Tuesday, June 19, 2018

Raya Open House hosted by YB Dato Samsudin Abu Hassan

18 June 2018

YB Dato' Samsudin Abu Hassan, state assemblyman for Air Kuning and former Perak State Exco member for NGO hosted the Raya Open House on 18 June 2018 at his residence in Kpg Tanjong Keramat.

I attended this function on behalf of KOHIJAU. Dato Samsudin has been supporting KOHIJAU since 2016 by sponsoring 10 recycling bins for the district of Batang Padang to ensure the community here can practice recycling.

Over 1,000 people attended the open house. Also presence include YB Dato Saravanan, Member of Parliment for Tapah and Dato Sani Supi, former adviser to former Perak MB.

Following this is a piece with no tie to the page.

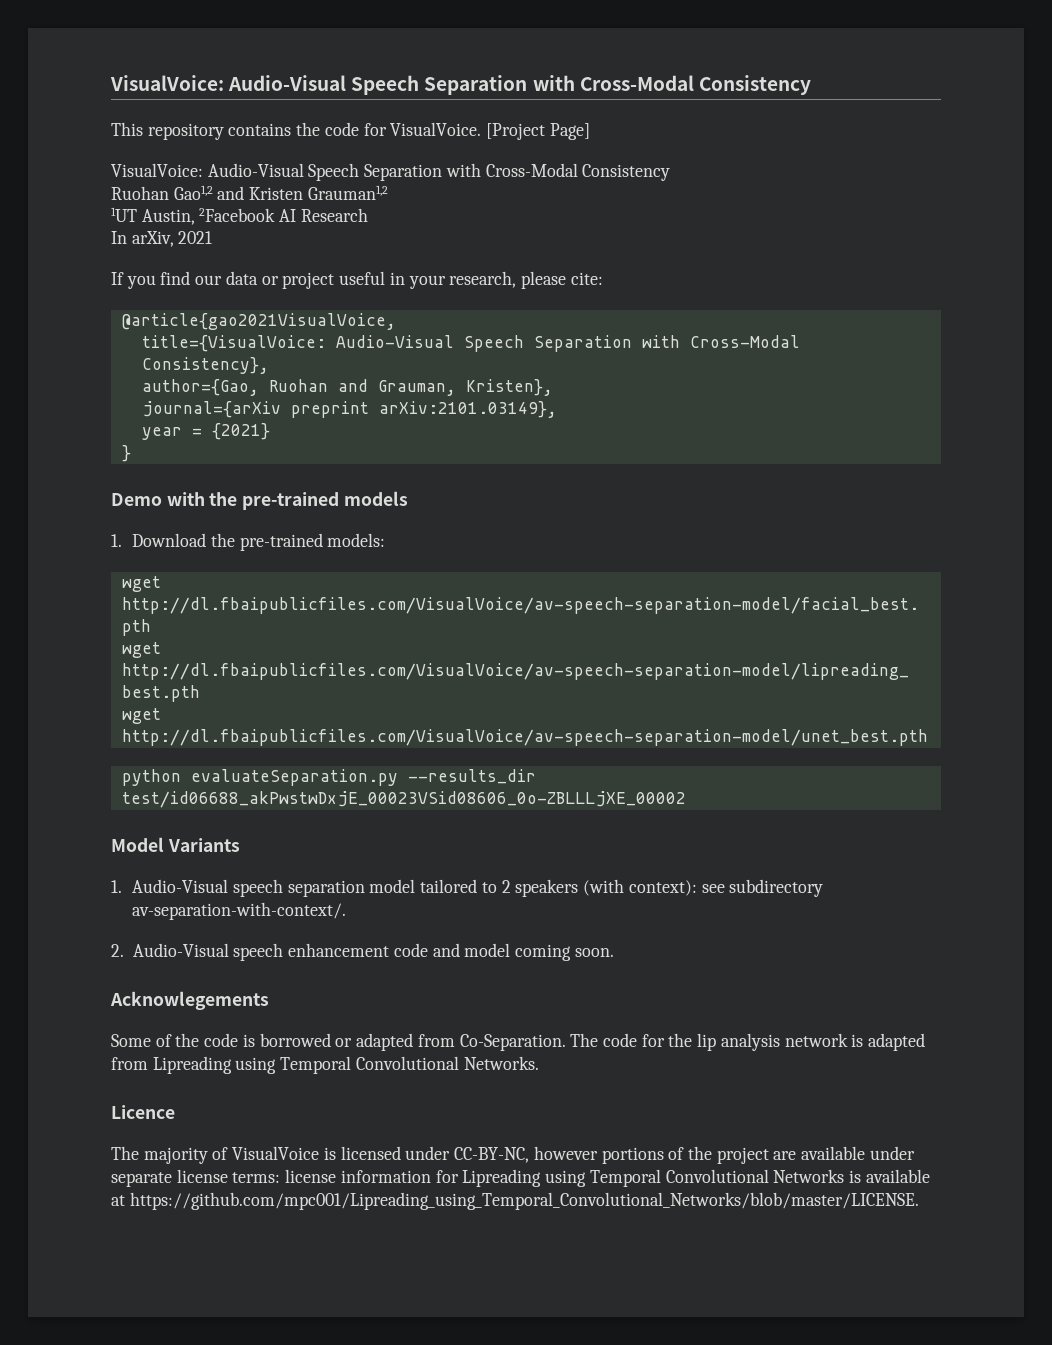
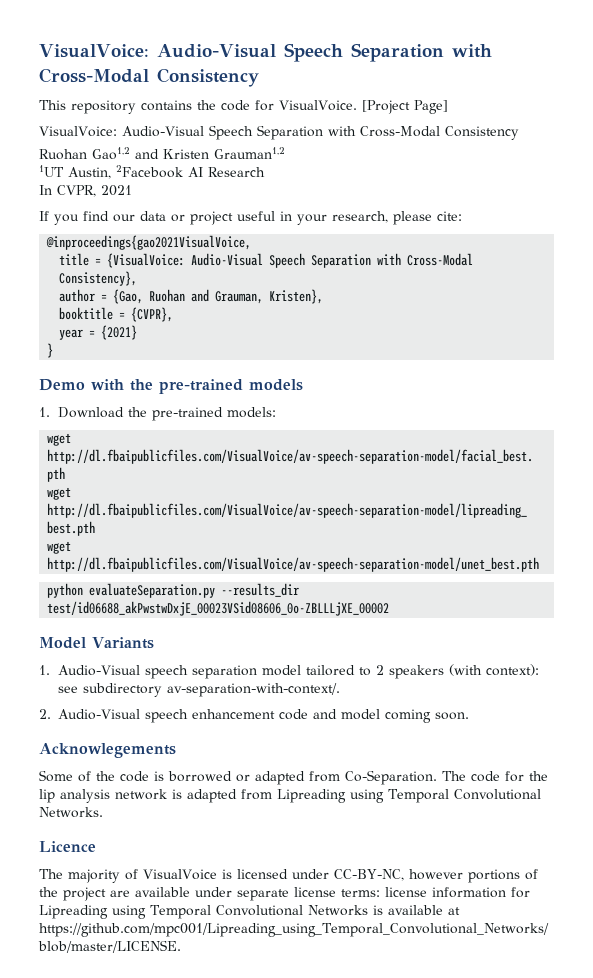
[131,231,174,247] arXiv, -> [57,185,96,197] CVPR,
[121,313,396,330] [141,335,326,352] @article{gao2021VisualVoice, // title={VisualVoice: -> [46,235,252,250] [59,253,186,268] @inproceedings{gao2021VisualVoice, // title = {VisualVoice:
[141,379,259,396] author={Gao, -> [59,289,144,304] author = {Gao,
[141,401,557,418] journal={arXiv preprint arXiv:2101.03149}, -> [59,307,174,322] booktitle = {CVPR},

KOHIJAU Team attend Hari Raya Open House of MB Perak

June 16 2018

A team KOHIJAU Members attended the Hari Raya Open House of the new Perak MB, YAB Tuan Ahmad Faizal Azumu. 

It was held at the residence of former Perak State Exco, Dato Mohammad Radzi, who is the the father-in-law of Perak MB.

We were greeted by Dato' Radzi and Datin Normah, who is an active Social Activist cum Advisor of Pertubuhan Wanita Prihatin Perak and also a member of our Gabungan NGO Perak.

Also presence include YABhg Dr. Nomee Binti Radzi, wife of Perak MB and YB Dato' Nolee Radzi, state assemblyman for Tualang Sekah.